### Required work
Line by line, copy out the entries exactly and leave the pictures behind.

START Data section

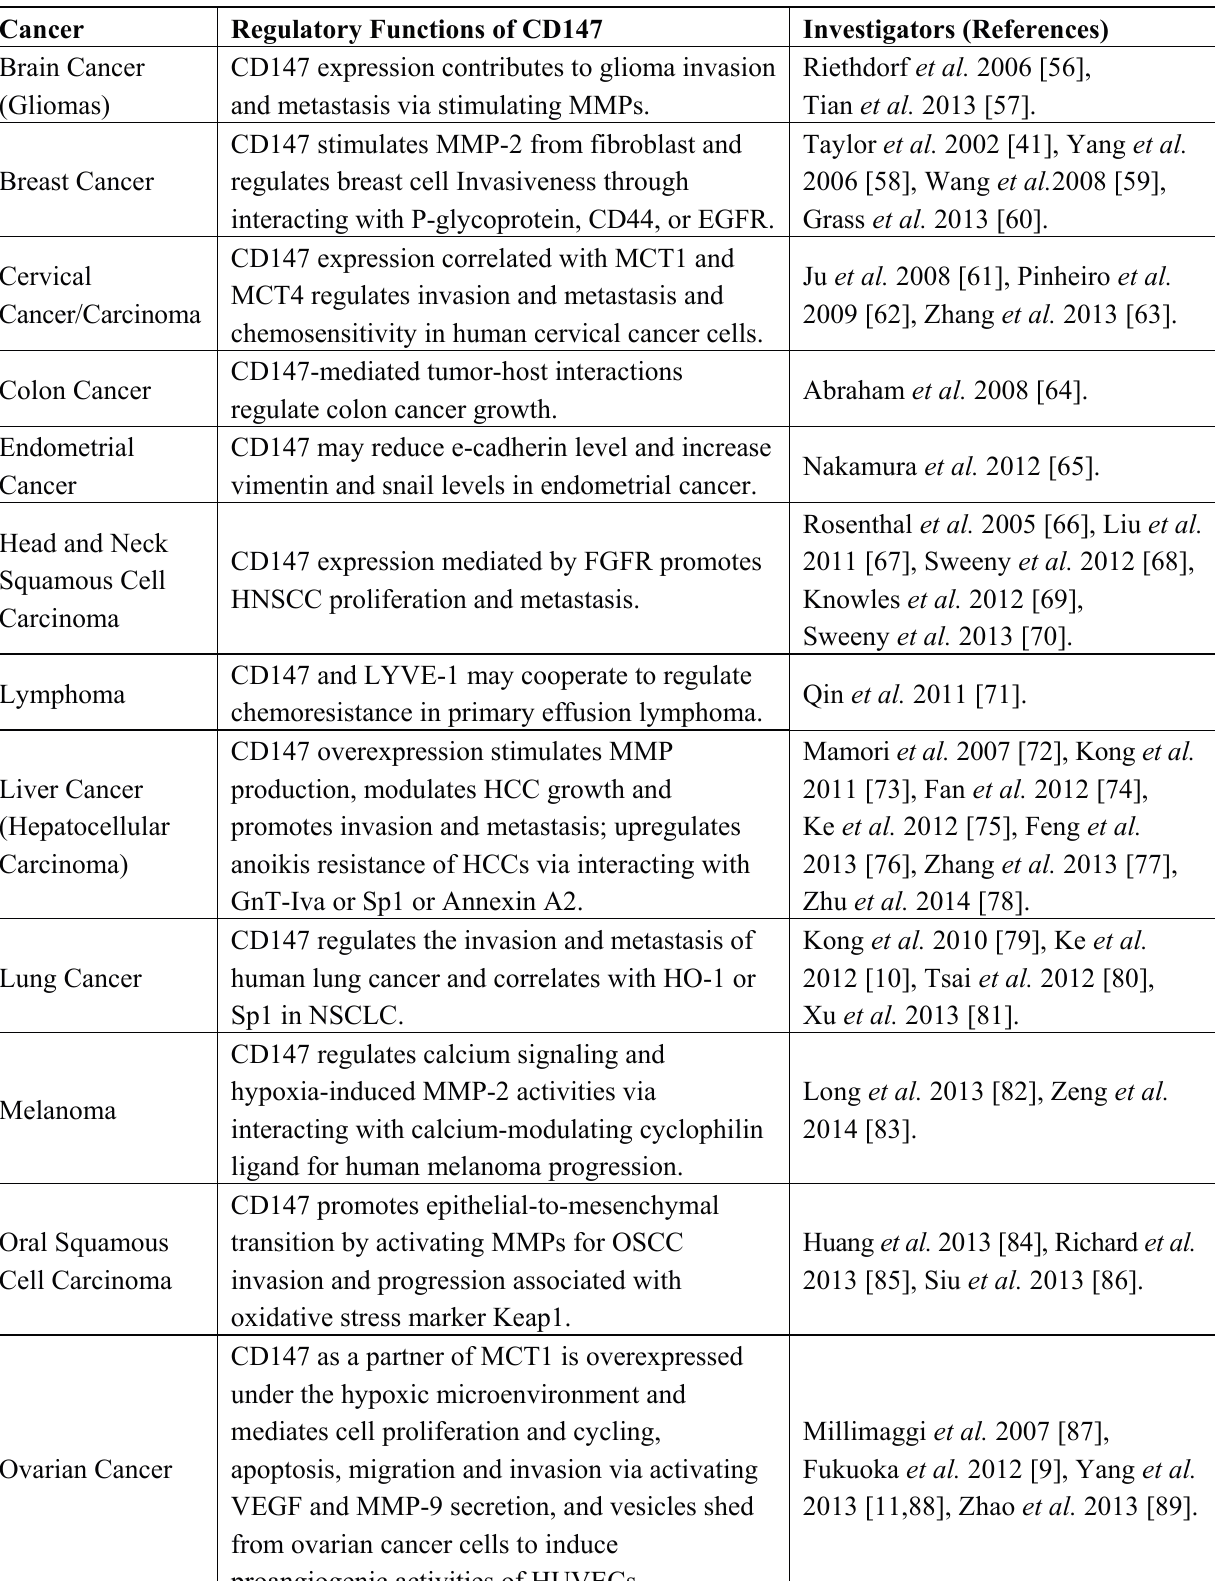
Table 1. Dysregulation of CD147 has been associated with nearly every type of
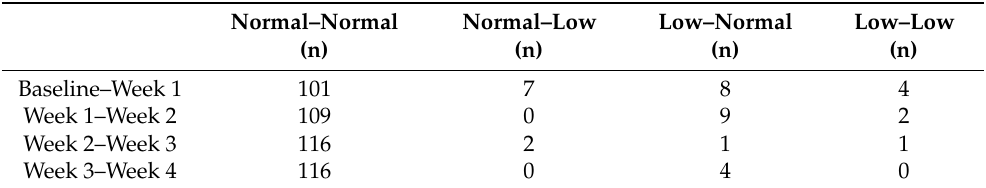
Table 6. Development of phosphate values including a distinction between normal and pathologically low values over 4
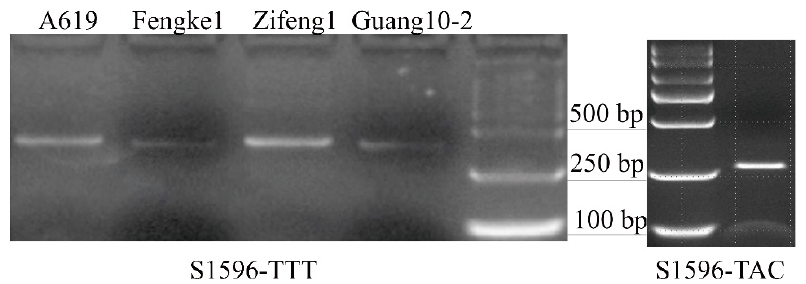
Figure 5. Gel electrophoresis of the CAPS marker variants of the Rf4 gene in maize lines.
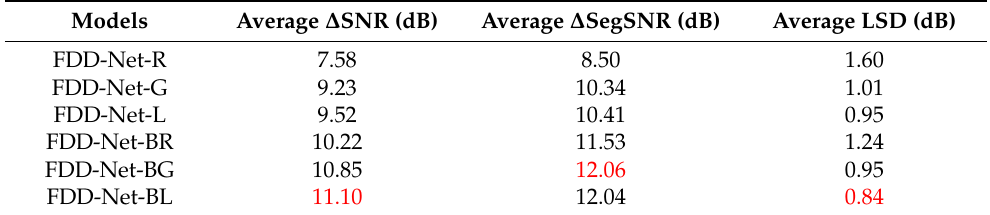
Table 3. Comparison with FDD-Nets using different recurrent layers. The red numbers were the best results of the corresponding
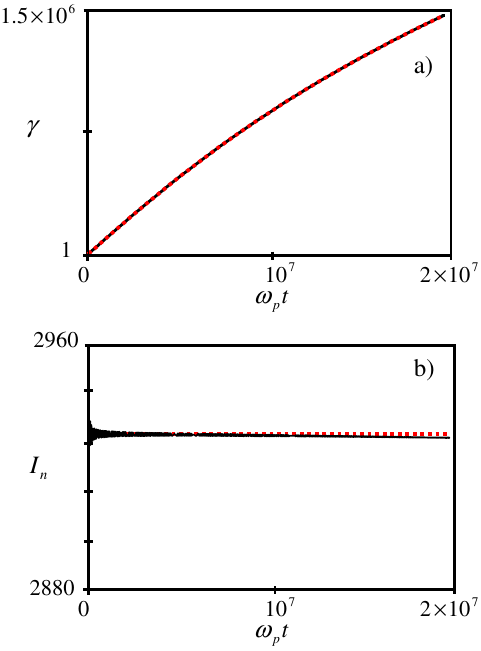
t calculated on ! n p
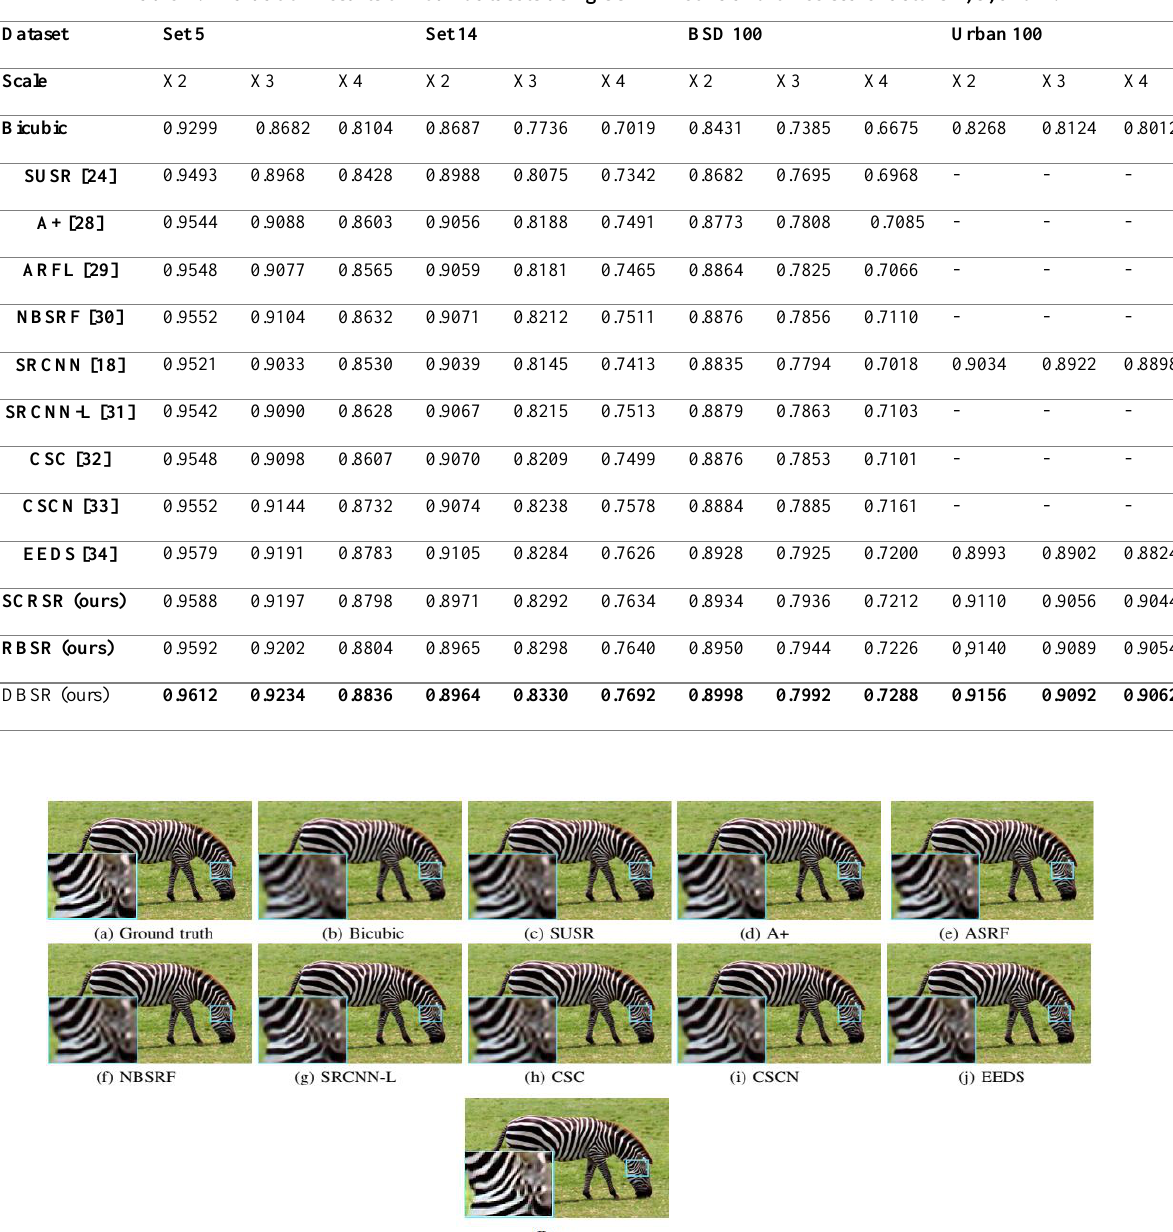
Table 4. Evaluation results on four datasets using SSIM metric and three scale factors 2, 3, and 4.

END Data section

### Written answer
Table 1. Dysregulation of CD147 has been associated with nearly every type of
Table 6. Development of phosphate values including a distinction between normal and pathologically low values over 4
Figure 5. Gel electrophoresis of the CAPS marker variants of the Rf4 gene in maize lines.
Table 3. Comparison with FDD-Nets using different recurrent layers. The red numbers were the best results of the corresponding
t calculated on ! n p
Table 4. Evaluation results on four datasets using SSIM metric and three scale factors 2, 3, and 4.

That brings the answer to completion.